Il ricorso è inammissibile, attesa l’inidoneità del quesito, per come formulato, a porre in evidenza i termini dell’errore in diritto denunciato. Ed invero, come in più occasioni affermato da questa Corte.

Il quesito di diritto deve essere formulato, ai sensi dell’art. 366 bis cod. proc. civ., in termini tali da costituire una sintesi logico- giuridica della questione, così da consentire al giudice di legittimità di enunciare una "regula iuris" suscettibile di ricevere applicazione anche in casi ulteriori rispetto a quello deciso dalla sentenza impugnata. Ne consegue che è inammissibile il motivo di ricorso sorretto da quesito la cui formulazione, ponendosi in violazione di quanto prescritto dal citato art. 366-bis c.p.c., si risolve sostanzialmente in una omessa proposizione del quesito medesimo, per la sua inidoneità a chiarire l’errore di diritto imputato alla sentenza impugnata in riferimento alla concreta fattispecie (cfr., in tale senso, Cass. 30.10.2008 n. 26020; conf., tra le altre, Cass. 7.4.2009 n. 8463; Cass. 25.3.2009 n. 7197).
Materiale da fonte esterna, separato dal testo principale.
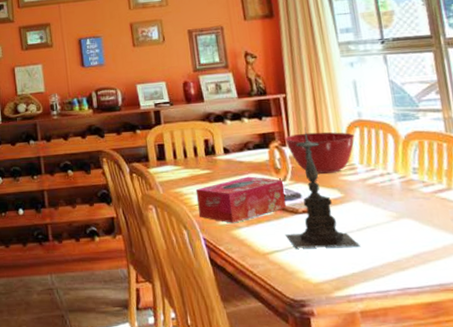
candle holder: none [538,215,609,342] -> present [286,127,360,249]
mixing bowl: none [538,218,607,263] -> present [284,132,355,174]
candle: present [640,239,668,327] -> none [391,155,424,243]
Nella specifica materia dei contratti a termini è stato osservato anche che il quesito di diritto, richiesto dall’art. 366 bis cod. proc. civ. a pena di inammissibilità del motivo di ricorso cui accede, oltre a dover essere conferente rispetto al "decisum", deve essere formulato in modo da poter circoscrivere la pronuncia del giudice nei limiti di un accoglimento o di un rigetto del quesito medesimo, senza che esso debba richiedere, per ottenere risposta, una scomposizione in più parti prive di connessione tra loro (cfr. Cass 23.6.2008 n. 17064).
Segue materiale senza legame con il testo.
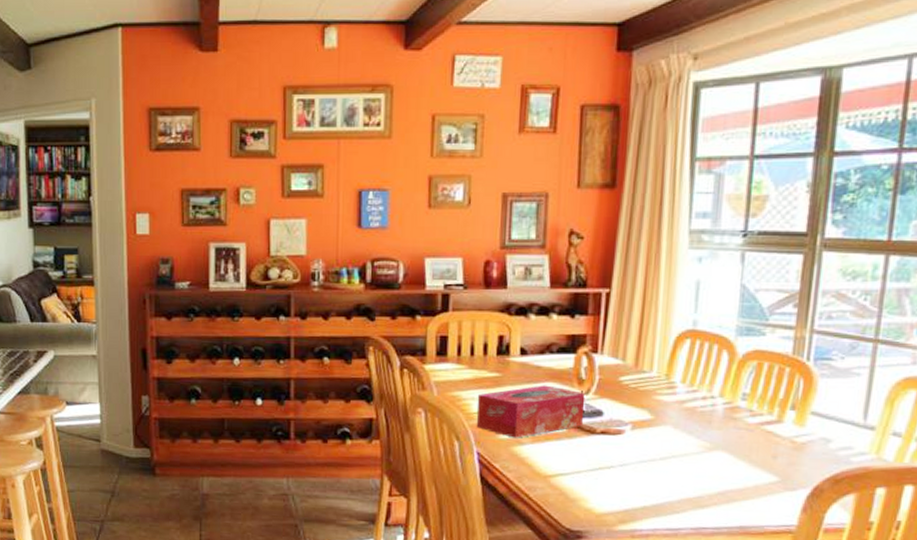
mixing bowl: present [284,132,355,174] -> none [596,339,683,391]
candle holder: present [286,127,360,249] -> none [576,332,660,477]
Alla declaratoria di inammissibilità del ricorso dello I. consegue, per il principio della soccombenza, la condanna dello stesso al pagamento delle spese del presente giudizio, liquidate come da dispositivo.

P.Q.M.

La Corte dichiara l’inammissibilità del ricorso e condanna lo I. al pagamento delle spese di lite del presente giudizio, liquidate in Euro 50,00 per esborsi, Euro 2000,00 per onorario, oltre spese generali, IVA e CPA. Così deciso in Roma, il 10 maggio 2012.